On Tuesday, 10 of the Security Council’s 15 member states, including the United States, pressed the U.N. chief to open an investigation into attacks on at least 14 U.N.-backed medical facilities.
On Thursday, Guterres announced he would launch an official board of inquiry to gather facts surrounding the attacks. “I believe that this inquiry can produce an important result,” Guterres told reporters.
But he was vague about the mission of the inquiry and whether it would seek to place blame on the perpetrators of the attacks, raising concerns among human rights advocates over the prospects of securing justice. “I can guarantee that everything will be done to make sure that this board of inquiry acts with full objectivity, not to prove anything, but to simply say what the truth is,” Guterres told reporters Thursday.
The 10 Security Council members, meanwhile, raised concern with Guterres about the effectiveness of a so-called deconfliction arrangement designed to protect medical facilities.
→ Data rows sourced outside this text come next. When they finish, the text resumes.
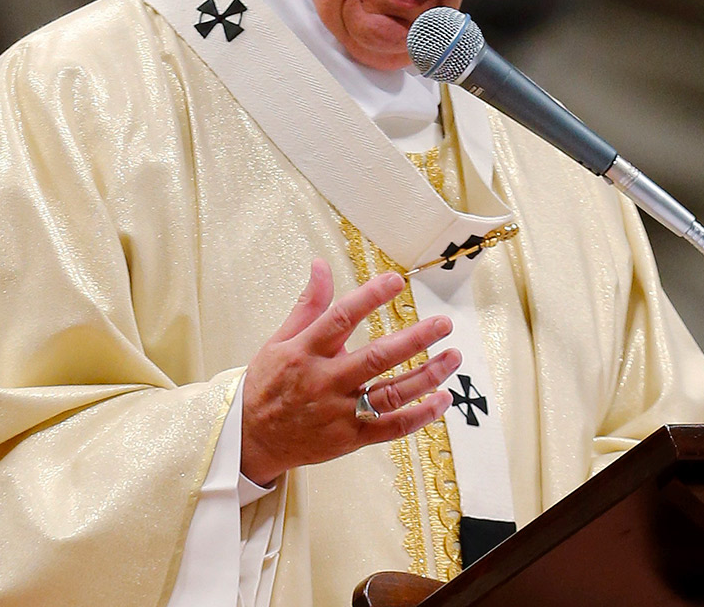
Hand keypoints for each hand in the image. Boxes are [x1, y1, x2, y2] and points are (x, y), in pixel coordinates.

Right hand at [240, 258, 460, 485]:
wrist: (250, 440)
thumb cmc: (267, 385)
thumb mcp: (279, 340)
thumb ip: (308, 304)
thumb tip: (321, 265)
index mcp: (305, 352)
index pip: (341, 318)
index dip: (370, 298)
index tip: (397, 280)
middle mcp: (324, 382)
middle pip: (376, 358)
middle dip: (415, 339)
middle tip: (443, 323)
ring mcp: (339, 413)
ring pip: (391, 394)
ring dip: (427, 375)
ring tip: (453, 357)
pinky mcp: (349, 439)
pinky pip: (391, 428)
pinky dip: (420, 415)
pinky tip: (443, 398)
Under the terms of the arrangement, the U.N. emergency relief office shares the GPS coordinates of medical facilities in Idlib with Russia, Turkey, the United States, and its coalition partners to prevent them from being accidentally struck in the fog of war.
The attacks on such facilities has raised concern that Syria, and Russia, may be using the information to help target medical facilities. “[W]hether the information provided through the deconfliction system is … being used by the parties to protect civilian facilities from attack or to target them for attack is an extremely important question,” Lowcock said. “I have asked the Russian Federation for clarification of what it does with the information.”
It remains to be seen whether that will be possible. A senior Russian diplomat, Dmitry Polyanskiy, denied Thursday that Syria and Russia are targeting hospitals and questioned the U.N. chief’s legal authority to stand up a board of inquiry. Polyanskiy said he doubted the investigation is being carried out to establish the facts around events in Idlib. “This is for the sake of blaming Syria and Russia for the things we do not do,” he said.